Health and Wellbeing Strategy
Our main comment on the current draft is that there is absolutely no mention of the effects of air pollution on health, which may be a significant contributor to differences in healthy life expectancy.
On 29th July 2022 the United Nations General Assembly recognised “a clean, healthy and sustainable environment” as a human right. Air pollution disproportionately affects those wards in York that have the lowest healthy life expectancy. The World Health Organisation highlights the links between air pollution and cardio-vascular disease, stroke, lung cancer and chronic obstructive pulmonary disease, whilst recent UK government meta analysis has shown a link between air pollution and dementia. Recent research has noted that PM2.5 and PM10 generated from tyres and braking by electric vehicles could be a similar or even a larger problem than particulates from internal combustion engines. These concerns highlight the importance of reducing the use of private cars in residential areas, providing high quality public transport networks, promoting clean air zones and low traffic neighbourhoods, and connecting up safe cycling, walking and active travel facilities.

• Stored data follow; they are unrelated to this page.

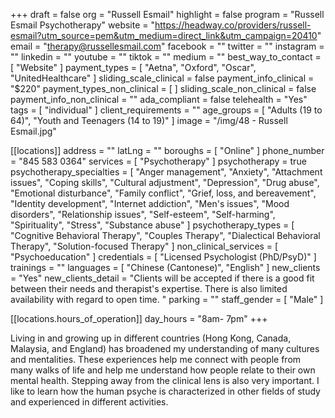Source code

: +++
draft = false
org = "Russell Esmail"
highlight = false
program = "Russell Esmail Psychotherapy"
website = "https://headway.co/providers/russell-esmail?utm_source=pem&utm_medium=direct_link&utm_campaign=20410"
email = "therapy@russellesmail.com"
facebook = ""
twitter = ""
instagram = ""
linkedin = ""
youtube = ""
tiktok = ""
medium = ""
best_way_to_contact = [ "Website" ]
payment_types = [ "Aetna", "Oxford", "Oscar", "UnitedHealthcare" ]
sliding_scale_clinical = false
payment_info_clinical = "$220"
payment_types_non_clinical = [ ]
sliding_scale_non_clinical = false
payment_info_non_clinical = ""
ada_compliant = false
telehealth = "Yes"
tags = [ "individual" ]
client_requirements = ""
age_groups = [ "Adults (19 to 64)", "Youth and Teenagers (14 to 19)" ]
image = "/img/48 - Russell Esmail.jpg"

[[locations]]
address = ""
latLng = ""
boroughs = [ "Online" ]
phone_number = "845 583 0364"
services = [ "Psychotherapy" ]
psychotherapy = true
psychotherapy_specialties = [
  "Anger management",
  "Anxiety",
  "Attachment issues",
  "Coping skills",
  "Cultural adjustment",
  "Depression",
  "Drug abuse",
  "Emotional disturbance",
  "Family conflict",
  "Grief, loss, and bereavement",
  "Identity development",
  "Internet addiction",
  "Men's issues",
  "Mood disorders",
  "Relationship issues",
  "Self-esteem",
  "Self-harming",
  "Spirituality",
  "Stress",
  "Substance abuse"
]
psychotherapy_types = [
  "Cognitive Behavioral Therapy",
  "Couples Therapy",
  "Dialectical Behavioral Therapy",
  "Solution-focused Therapy"
]
non_clinical_services = [ "Psychoeducation" ]
credentials = [ "Licensed Psychologist (PhD/PsyD)" ]
trainings = ""
languages = [ "Chinese (Cantonese)", "English" ]
new_clients = "Yes"
new_clients_detail = "Clients will be accepted if there is a good fit between their needs and therapist's expertise. There is also limited availability with regard to open time. "
parking = ""
staff_gender = [ "Male" ]

  [[locations.hours_of_operation]]
  day_hours = "8am- 7pm"
+++

Living in and growing up in different countries (Hong Kong, Canada, Malaysia, and England) has broadened my understanding of many cultures and mentalities. These experiences help me connect with people from many walks of life and help me understand how people relate to their own mental health. Stepping away from the clinical lens is also very important. I like to learn how the human psyche is characterized in other fields of study and experienced in different activities.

Any health strategy that sets out to reduce health inequalities across the city, must be joined up to CYC’s 10 year economic strategy, and the climate change strategy. The health strategy needs to acknowledge these (and related) environmental factors, and the climate change strategy (particularly in relation to transport) needs to be revised to recognise that simply switching to electric cars will insufficient to address the challenges.
Given the climate emergency, we have focused most of our analysis and feedback on the climate change strategy. In relation to the draft economic strategy, however, it is disappointing that the draft text does not consider the importance of creating a circular economy that implements the priorities of Reduce, Re-use, and then Recycle.
As the city becomes better able to quantify and monitor scope 3 emissions (i.e. those emissions generated in creating the goods and services that we use), we will need an economic strategy that responds accordingly. There are many opportunities for the council to work with local businesses, social enterprises, voluntary and community organisations to promote repair, re-use and repurposing of goods. These kinds of initiatives can improve lives for citizens, encourage skills development, offer ways to build positive relationships in communities, provide employment opportunities, and reduce the burdens we place on our environment. In the current draft strategy, this a missed opportunity, that could contribute much to enabling all our citizens in York (not just those in the paid workforce) to thrive.